$\infty$-Diff: Infinite Resolution Diffusion with Subsampled Mollified States
Sam Bond-Taylor, Chris G. Willcocks
TL;DR
This work tackles the challenge of scaling diffusion models to arbitrary resolutions by modeling data as functions in an infinite-dimensional space and training on randomly subsampled coordinates. It introduces Infinity-Diff, a mollified diffusion framework with neural-operator denoisers that map between function spaces, eliminating the need for latent compression common in neural-field approaches. Key contributions include a practical finite-time diffusion process in a Hilbert space, a multi-scale neural-operator architecture with efficient sparse components, and strong empirical results on high-resolution datasets showing high quality samples with up to 8x subsampling, along with discretisation invariance and capabilities like super-resolution and inpainting. The approach yields substantial run-time and memory savings, competitive or superior FID scores, and scalable sampling beyond training resolution, offering a viable path for high-resolution generative modeling without fixed grids or heavy latent compression.
Abstract
This paper introduces $\infty$-Diff, a generative diffusion model defined in an infinite-dimensional Hilbert space, which can model infinite resolution data.

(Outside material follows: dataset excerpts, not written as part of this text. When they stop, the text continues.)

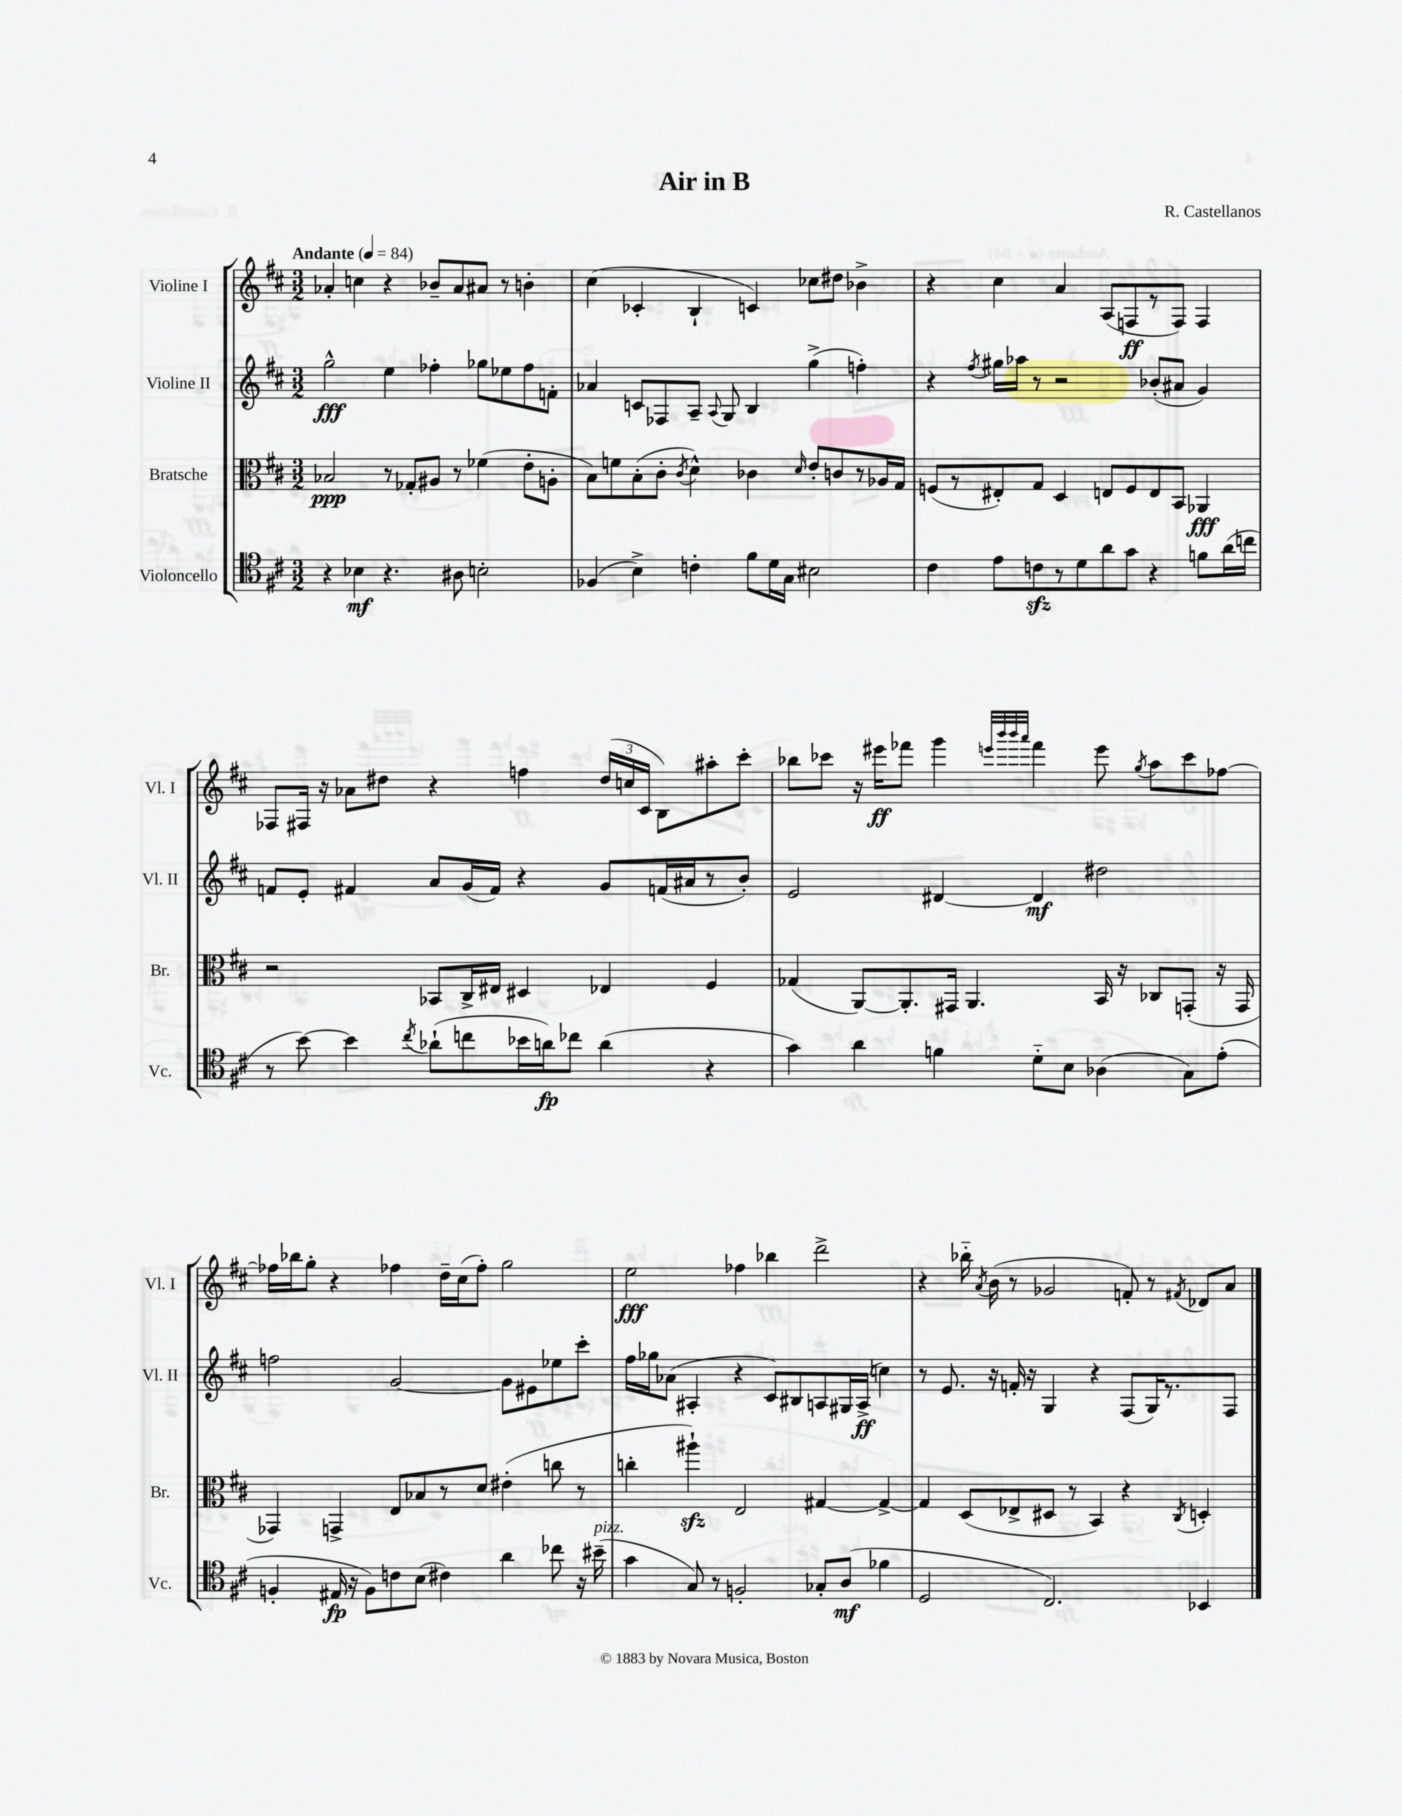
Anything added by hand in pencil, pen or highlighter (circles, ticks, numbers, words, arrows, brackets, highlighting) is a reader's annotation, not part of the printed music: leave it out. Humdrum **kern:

**kern	**kern	**kern	**kern
*staff4	*staff3	*staff2	*staff1
*clefC4	*clefC3	*clefG2	*clefG2
*k[f#c#]	*k[f#c#]	*k[f#c#]	*k[f#c#]
*M3/2	*M3/2	*M3/2	*M3/2
*MM84	*MM84	*MM84	*MM84
4r	2B-	2gg^^	4a-'
4B-	.	.	4cc
4.r	8r	4ee	4r
.	8G-'	.	.
.	8A#	4ff-'	8b-~
8A#	8r	.	8a-
2B'	(4f-	8gg-	8a#
.	.	8ee-	8r
.	8e'	8ff-	4b'
.	8A'	8f'	.
=	=	=	=
(4F-	8B)	4a-	(4cc#
.	8f	.	.
4B^)	(8B'	8c	4c-'
.	8c#'	8F-	.
.	8qc#	.	.
4c'	4d^^)	8A~	4B`
.	.	8qqA	.
.	.	8G	.
8f#	4c-	4B	4c)
16d	.	.	.
16G	.	.	.
.	16qqd	.	.
2B#	8e'	(4gg^	8cc-
.	8c	.	8dd#
.	8r	4ff')	4b-^
.	16A-	.	.
.	16G	.	.
=	=	=	=
4c#	(8F	4r	4r
.	8r	.	.
.	.	8qff#	.
8e	8E#')	16gg#	4cc#
.	.	16aa-	.
8c	8G	8r	.
8r	4D	2r	4a
8d	.	.	.
8a	8E	.	(8A
8g	8F	.	8F
4r	8E	(8b-'	8r
.	8BB	8a#	8F)
8f	4AA-	4g)	4F
(16a	.	.	.
16cc	.	.	.
=	=	=	=
8r	2r	8f	8F-
[8b)	.	8e'	16F#
.	.	.	16r
4b]	.	4f#	8a-
.	.	.	8dd#
8qcc#	.	.	.
(8a-`	8BB-	8a	4r
8cc	16C#^	(16g	.
.	16E#	16f#)	.
16b-	4D#	4r	4ff
16a)	.	.	.
8cc-	.	.	.
(4a	4E-	8g	(24dd#
.	.	.	24cc
.	.	.	24c#
.	.	(16f	8B)
.	.	16a#	.
4r	4F#	8r	8aa#'
.	.	8b')	8ccc#'
=	=	=	=
4g)	(4G-	2e	8bb-
.	.	.	8ccc-
4a	[8AA)	.	16r
.	.	.	16eee#
.	8.AA']	.	8fff-
4f	.	[4d#	4ggg
.	16GG#	.	.
.	4.AA	.	.
.	.	.	32qqeee
.	.	.	32qqbbb
.	.	.	32qqbbb
.	.	.	32qqaaa
8d'~	.	4d#]	4fff-
8B	.	.	.
(4A-	16BB	2dd#	8eee
.	16r	.	.
.	.	.	8qgg
.	8C-	.	8aa
8G)	(8GG'	.	8ccc-
(8e'	16r	.	[8ff-
.	16GG	.	.
=	=	=	=
4F'	4GG-)	2ff	16ff-]
.	.	.	16bb-
.	.	.	8gg'
16E#	4GG^	.	4r
16r	.	.	.
8F)	.	.	.
8c	8E	[2g	4ff-
(8B	8B-	.	.
4c#)	8r	.	16dd~
.	.	.	(16cc#
.	8d	.	8ff-')
4a	(4e#'	8g]	2gg
.	.	8e#	.
8cc-	8cc	8ee-	.
16r	8r	8ccc#'	.
(16b#~	.	.	.
=	=	=	=
4g	4cc'	16ff#	2ee
.	.	16gg-	.
.	.	(8a-	.
8G)	4aa#`)	4A#'	.
8r	.	.	.
2F'	2E	4r	4ff-
.	.	8c#)	4bb-
.	.	8B#	.
8G-'	[4G#	8A	2ddd^
(8A	.	16G#	.
.	.	(16A^	.
4f-	4G#^_	4cc)	.
=	=	=	=
2D	4G#]	8r	4r
.	.	8.e	.
.	(8D	.	16bb-'~
.	.	.	8qa
.	.	16r	(16b
.	8E-^	16f'	8r
.	.	16r	.
2.C#)	8D#	4G	2g-
.	8r	.	.
.	4BB)	4r	.
.	4r	(8F#	8f')
.	.	16G)	8r
.	.	8.r	.
.	8qC#	.	8qf#
4BB-	4D'	.	8d-
.	.	8F#	8a
==	==	==	==
*-	*-	*-	*-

By training on randomly sampled subsets of coordinates and denoising content only at those locations, we learn a continuous function for arbitrary resolution sampling. Unlike prior neural field-based infinite-dimensional models, which use point-wise functions requiring latent compression, our method employs non-local integral operators to map between Hilbert spaces, allowing spatial context aggregation. This is achieved with an efficient multi-scale function-space architecture that operates directly on raw sparse coordinates, coupled with a mollified diffusion process that smooths out irregularities. Through experiments on high-resolution datasets, we found that even at an $8\times$ subsampling rate, our model retains high-quality diffusion. This leads to significant run-time and memory savings, delivers samples with lower FID scores, and scales beyond the training resolution while retaining detail.